Answer
(a) The slope of the tangent line of the curve at $P$ is $4$.
(b) The equation of the tangent line of the curve at $P$ is $y=4x-9$
Work Step by Step
$$y=x^2-5\hspace{1cm} P(2,-1)$$
1) First, take $Q(2+h,y)$ to be a nearby point of $P$ on the graph of the function.
$$y=(2+h)^2-5=4+h^2+4h-5=h^2+4h-1$$
So $Q(2+h,h^2+4h-1)$
2) Find the slope of the secant $PQ$:
$$\frac{\Delta y}{\Delta x}=\frac{h^2+4h-1-(-1)}{2+h-2}=\frac{h^2+4h}{h}=h+4$$
3) Find out what happens if $Q$ approaches $P$
As $Q$ approaches $P$, $2+h$ will gradually approach $2$, while $h^2+4h-1$ approaches $-1$, meaning $h$ approaches $0$ and secant slope approaches $4$.
So we take $4$ the slope of the tangent of the curve at $P$.

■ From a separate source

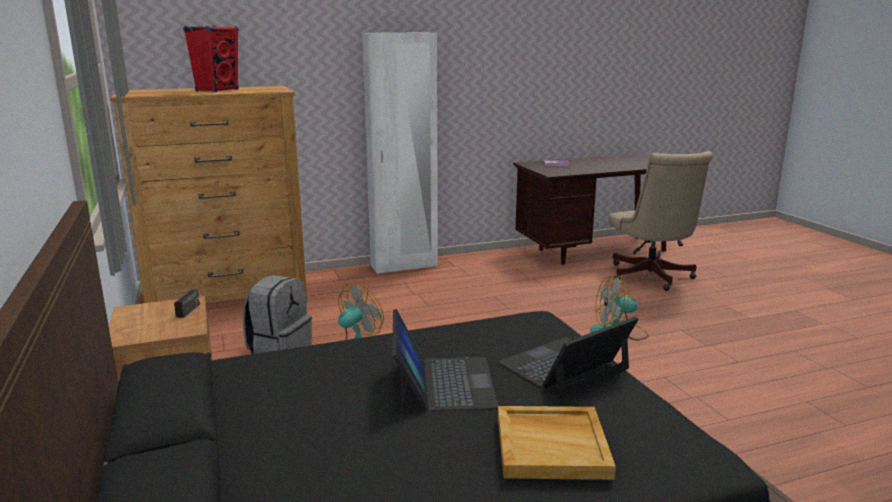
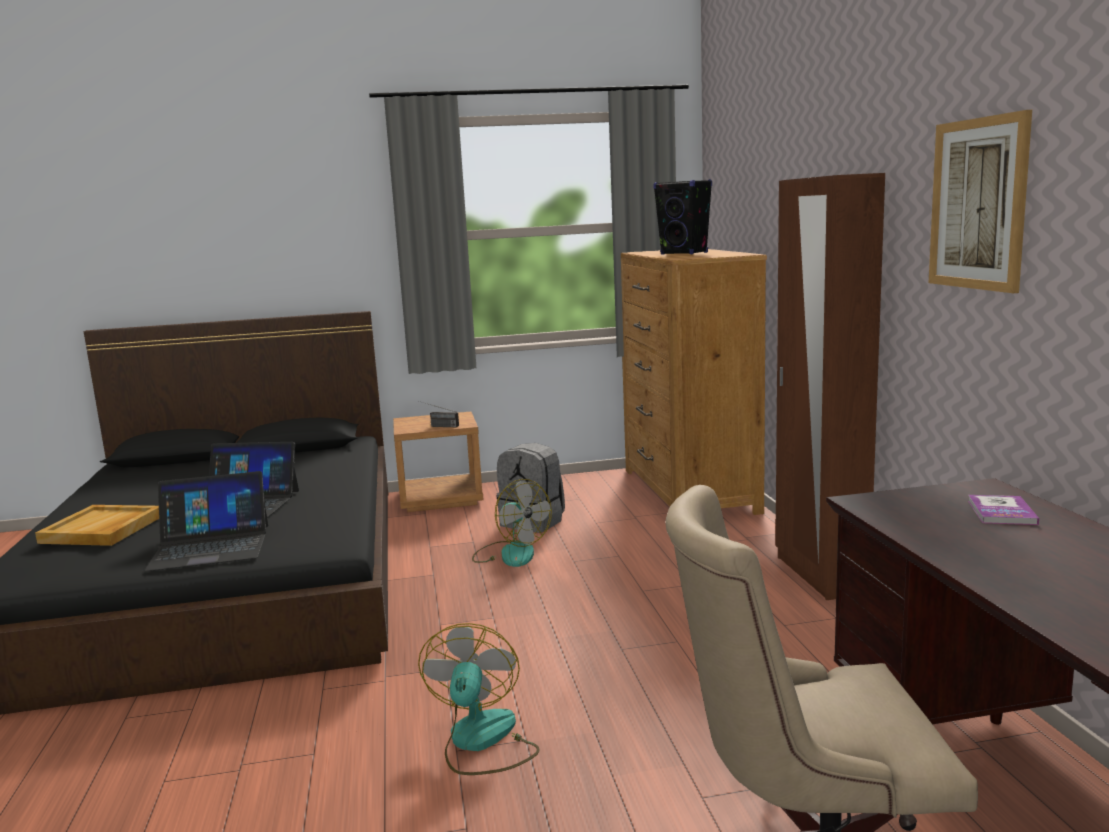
camera: 100 degrees right, 5 degrees down
(217, 90) = (684, 253): red speaker -> black speaker
(404, 266) = (819, 575): white wardrobe -> brown wardrobe
(489, 49) = (978, 204): none -> picture
(564, 366) = (210, 547): laptop -> laptop turned 105 degrees clockwise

4) The equation of the tangent line at $P$ would have this form: $$y=4x+b$$
Replace the coordinates of $P$ here to find $b$:
$$4\times2+b=-1$$ $$8+b=-1$$ $$b=-9$$
Therefore, the equation of the tangent line of the curve at $P$ is $y=4x-9$